### Action à mener
Indiquez combien de lignes des enregistrements ci-dessous contiennent le mot « Politique ». Répondez uniquement par ce nombre.

### Données fournies
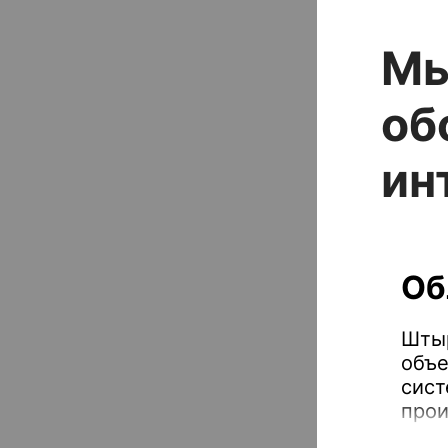
Мы
об
ин
Об
Штыр
объе
сист
прои
отра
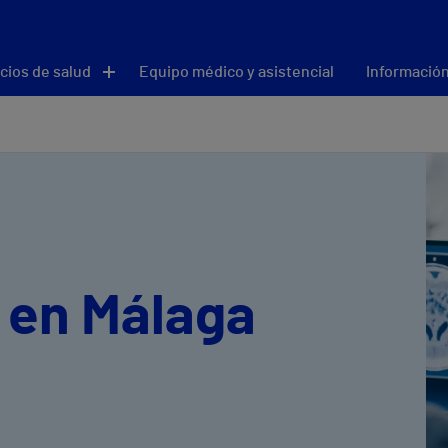
cios de salud
Equipo médico y asistencial
Información
 en Málaga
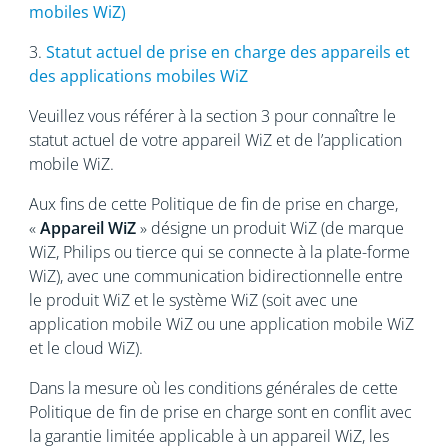
mobiles WiZ)
3.
Statut actuel de prise en charge des appareils et
des applications mobiles WiZ
Veuillez vous référer à la section 3 pour connaître le
statut actuel de votre appareil WiZ et de l’application
mobile WiZ.
Aux fins de cette Politique de fin de prise en charge,
«
Appareil WiZ
» désigne un produit WiZ (de marque
WiZ, Philips ou tierce qui se connecte à la plate-forme
WiZ), avec une communication bidirectionnelle entre
le produit WiZ et le système WiZ (soit avec une
application mobile WiZ ou une application mobile WiZ
et le cloud WiZ).
Dans la mesure où les conditions générales de cette
Politique de fin de prise en charge sont en conflit avec
la garantie limitée applicable à un appareil WiZ, les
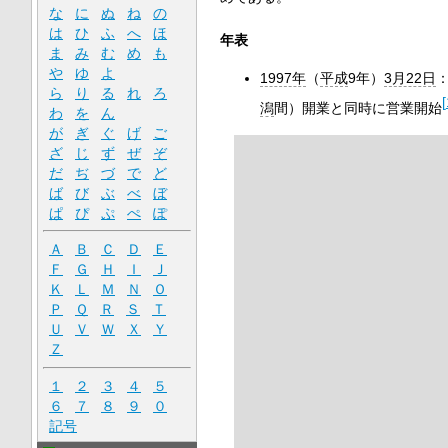
な
に
ぬ
ね
の
は
ひ
ふ
へ
ほ
年表
ま
み
む
め
も
や
ゆ
よ
1997年
（
平成
9年）
3月22日
ら
り
る
れ
ろ
[
潟
間）開業と同時に営業開始
わ
を
ん
が
ぎ
ぐ
げ
ご
ざ
じ
ず
ぜ
ぞ
だ
ぢ
づ
で
ど
ば
び
ぶ
べ
ぼ
ぱ
ぴ
ぷ
ぺ
ぽ
Ａ
Ｂ
Ｃ
Ｄ
Ｅ
Ｆ
Ｇ
Ｈ
Ｉ
Ｊ
Ｋ
Ｌ
Ｍ
Ｎ
Ｏ
Ｐ
Ｑ
Ｒ
Ｓ
Ｔ
Ｕ
Ｖ
Ｗ
Ｘ
Ｙ
Ｚ
１
２
３
４
５
６
７
８
９
０
記号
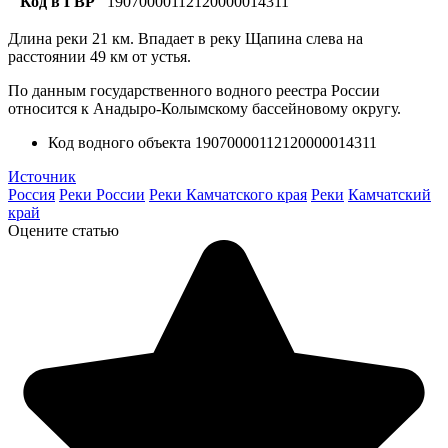
Код в ГВР
19070000112120000014311
Длина реки 21 км. Впадает в реку Щапина слева на
расстоянии 49 км от устья.
По данным государственного водного реестра России
относится к Анадыро-Колымскому бассейновому округу.
Код водного объекта 19070000112120000014311
Источник
Россия
Реки России
Реки Камчатского края
Реки
Камчатский
край
Оцените статью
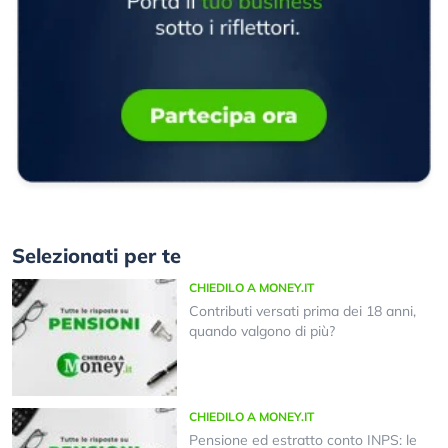
Selezionati per te
CHIEDILO A MONEY.IT
Contributi versati prima dei 18 anni,
quando valgono di più?
CHIEDILO A MONEY.IT
Pensione ed estratto conto INPS: le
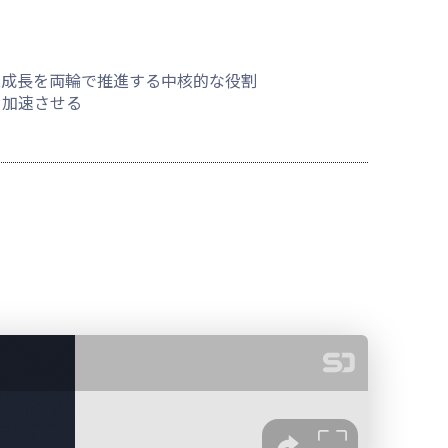
業成長を両輪で推進する中核的な役割
を加速させる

### Corrigé
2